▶ _Work item_: Please print everything from "## highlands (Jul" down to "such a connotation?" in the forum thread on breeding age, word for word.
[Exercise text — start]
# Age to breed



## Reed77 (Mar 20, 2011)

At what age should you breed a gilt for the first time? When are they sexually mature (boar & gilt)?


----------



## HeritagePigs (Aug 11, 2009)

Well, you can't breed them before they are sexually mature... 
The gilt needs to be able to physically carry the litter through to farrowing. This means a strong back, neck, legs, etc. Usually she is ready by her second or later cycle but it's most important she is in good shape. Six months to a year depending on breed.


----------



## RW kansas hogs (Nov 19, 2010)

I agree with Brian, Some people wait till the gilts 3rd cycle, Gives the gilt that much more time to mature and grow. We did that with our blue butt sow and it really worked in her favor, She is almost as big as our 4yr old berk sow but only at a 1.5 yr old


----------



## highlands (Jul 18, 2004)

We start seeing sexual play around four months and often first heat at six months but pregnancies generally start at eight months with first litter at about a year. Occasionally we get a Lolita who has her first litter a couple of months earlier than that. They can work out fine. Our oldest sow was a Lolita and she's been going strong for seven years. Nice big litters right from the start and onward.


----------



## HeritagePigs (Aug 11, 2009)

"Lolita"? Really? Can't come up with a better description that doesn't carry such a connotation?


----------



## theporkstork (Dec 31, 2005)

I worked on a farrow to finish swine research farm for most of my working career and we would breed our first litter gilts going by skeletal maturity as well as sexual maturity. Some gilts are ready to breed by 6 months old, but our average age to breed was at 8 months. The question you have to ask yourself is: will this gilt be mature enough in her frame to be able to deliver her litter without assistance, thinking of her pelvic size. Also, the gilts that we didn't breed until around 8 months old had larger litters and more body capacity to produce a larger amount of milk to wean a heavy litter. These older gilts would be able to maintain their body condition better during lactation and would recycle better, usually 5 days after weaning and breed back and settle. Our system called for our females to produce 5 litters in 2 years so the more mature, bigger framed females always made the more productive sows.


----------



## Feathers-N-Fur (Dec 17, 2007)

Great answers but no one answered about the boar. A boar "might" do the job at 6 months, have seen it happen, but it is better to plan on him being mature enough at 9 months.


----------
[Exercise text — finish]
[Dataset entries — start]
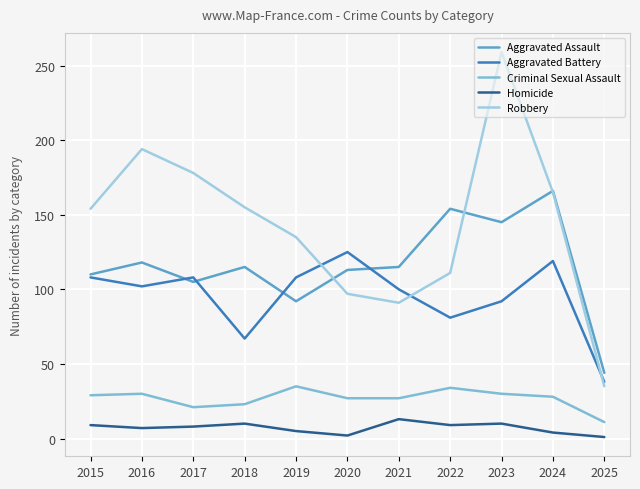

Which series has the largest total across all categories?

Robbery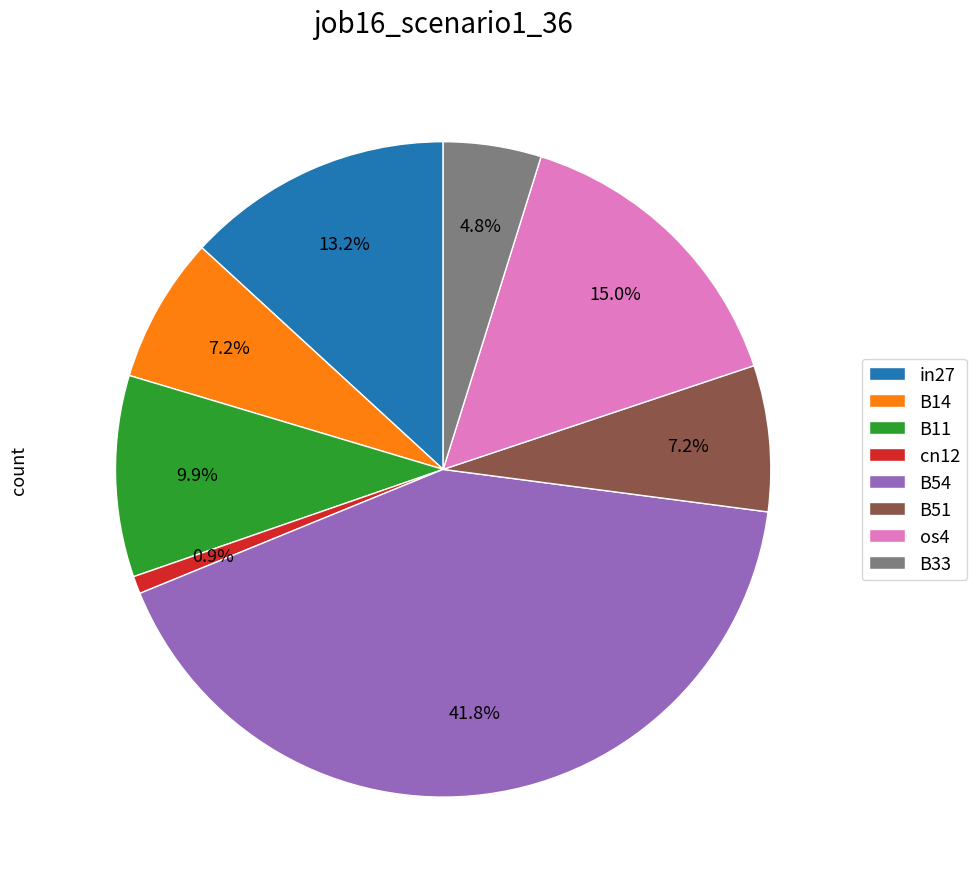

Is it true that B33 is 12% of the pie?

False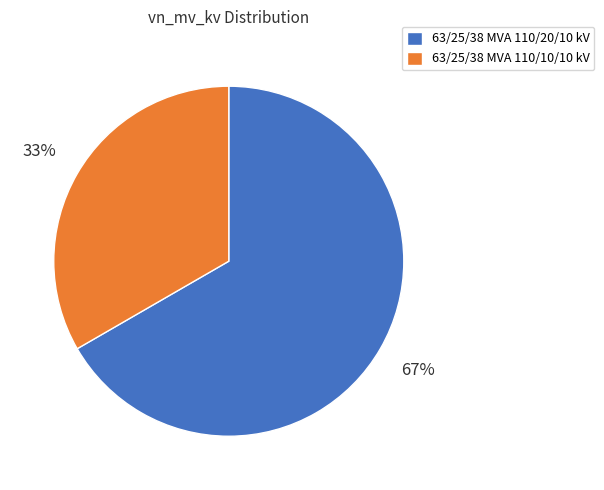

Combined, do 63/25/38 MVA 110/20/10 kV and 63/25/38 MVA 110/10/10 kV account for over 50%?

Yes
[Dataset entries — finish]
▶ _Response to this exercise_:
## highlands (Jul 18, 2004)

We start seeing sexual play around four months and often first heat at six months but pregnancies generally start at eight months with first litter at about a year. Occasionally we get a Lolita who has her first litter a couple of months earlier than that. They can work out fine. Our oldest sow was a Lolita and she's been going strong for seven years. Nice big litters right from the start and onward.


----------



## HeritagePigs (Aug 11, 2009)

"Lolita"? Really? Can't come up with a better description that doesn't carry such a connotation?